The first order of the day: Cut out a shaft, and get my experts to install an elevator, which will serve as Christian's access to the second floor. I knocked down all of the walls to create one big open space for easy wheelchair access.
Next, I got to work on the aesthetics. Karin told me that Christian always loved the atmosphere of their rustic, family cottage, so I decided to give the room a warm, cabinlike vibe. I started by installing rich, walnut wood flooring and painting the walls a creamy shade of putty. To set the color scheme for the space, I also put up some hand-painted wallpaper in brown, rust and stone.
I then set out to organize the room into two areas: a bedroom and a lounge. In the bedroom, I had to work in a hospital bed, but I did not want it to look sterile. So I positioned the bed in front of the window, installed a truffle-brown velvet, wall-mounted headboard, and spiced it all up with organic bedding and throw pillows in cream, brown and cognac.
On either side of the bed, I installed a layered window treatment that mixes creamy silk and woven grass hues. Above the bed, I put up a hand-painted silk light fixture that lightens the space.
Reflecting more light into the room is a huge mirror across from the bed that doubles as a big-screen television.

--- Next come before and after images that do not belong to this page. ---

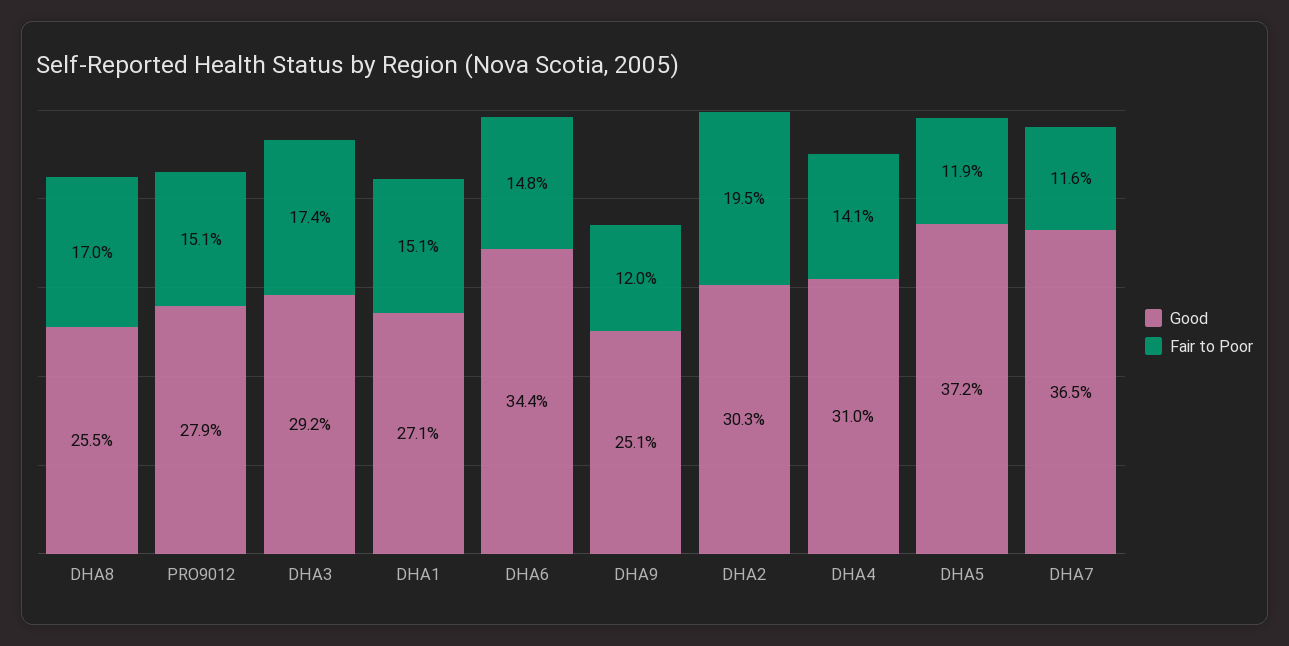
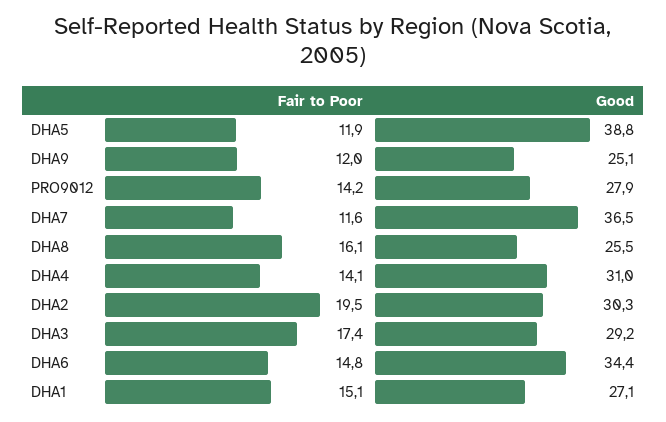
  {
    "Good": {
      "DHA8": 25.5,
      "PRO9012": 27.9,
      "DHA3": 29.2,
      "DHA1": 27.1,
      "DHA6": 34.4,
      "DHA9": 25.1,
      "DHA2": 30.3,
      "DHA4": 31,
-     "DHA5": 37.2,
+     "DHA5": 38.8,
      "DHA7": 36.5
    },
    "Fair to Poor": {
-     "DHA8": 17,
+     "DHA8": 16.1,
-     "PRO9012": 15.1,
+     "PRO9012": 14.2,
      "DHA3": 17.4,
      "DHA1": 15.1,
      "DHA6": 14.8,
      "DHA9": 12,
      "DHA2": 19.5,
      "DHA4": 14.1,
      "DHA5": 11.9,
      "DHA7": 11.6
    }
  }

This arrangement allows Christian to utilize it as part of his new high-tech communications system, which lets him surf the Internet, play MP3s, and read and communicate with his family by blinking his eyes. Below the mirror is a console table and a few block seats that can be used anywhere in the room.

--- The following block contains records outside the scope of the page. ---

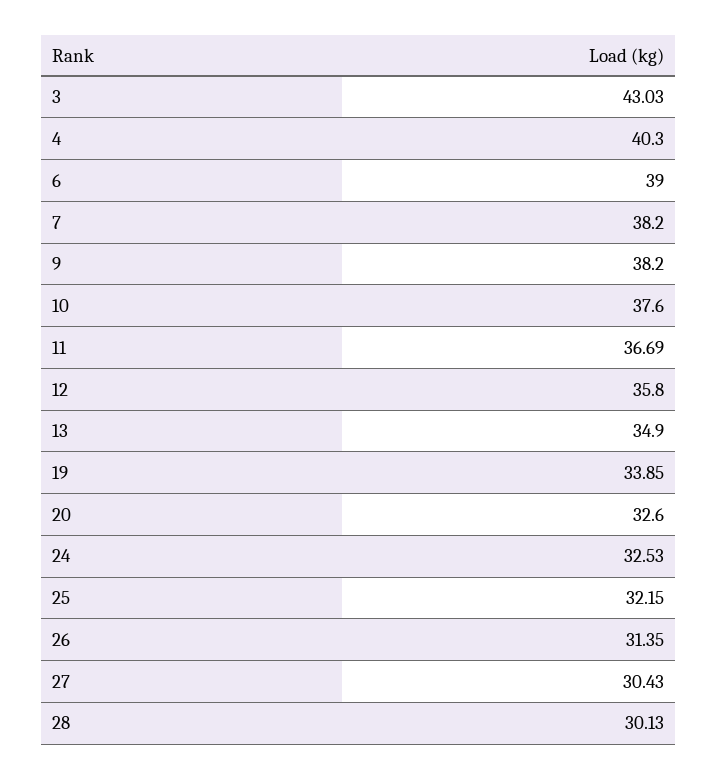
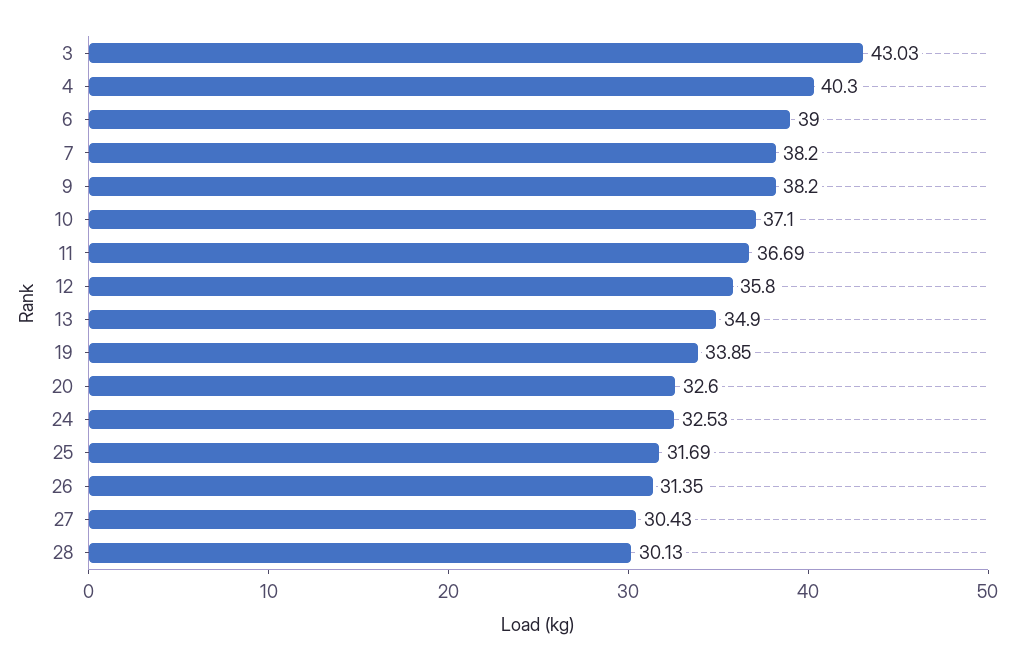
  {
    "3": 43.03,
    "4": 40.3,
    "6": 39,
    "7": 38.2,
    "9": 38.2,
-   "10": 37.6,
+   "10": 37.1,
    "11": 36.69,
    "12": 35.8,
    "13": 34.9,
    "19": 33.85,
    "20": 32.6,
    "24": 32.53,
-   "25": 32.15,
+   "25": 31.69,
    "26": 31.35,
    "27": 30.43,
    "28": 30.13
  }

In the lounge area, I put in a whole wall of dark wood shelving and storage, with a gorgeous raised gas fireplace in the middle. I finished it off with under-cabinet lighting and rugged hardware, and put a deep-seated chocolate-brown lounge chair next to it for fireside viewing.
Finally, I added a host of beautiful accessories -- books, family photos, artwork and lamps -- and the room was complete.
By mixing rustic elements, comfortable furnishings and high-tech touches, this room is now a beautiful and functional space for Christian and a warm, inviting sanctuary for the whole family. Now that's divine.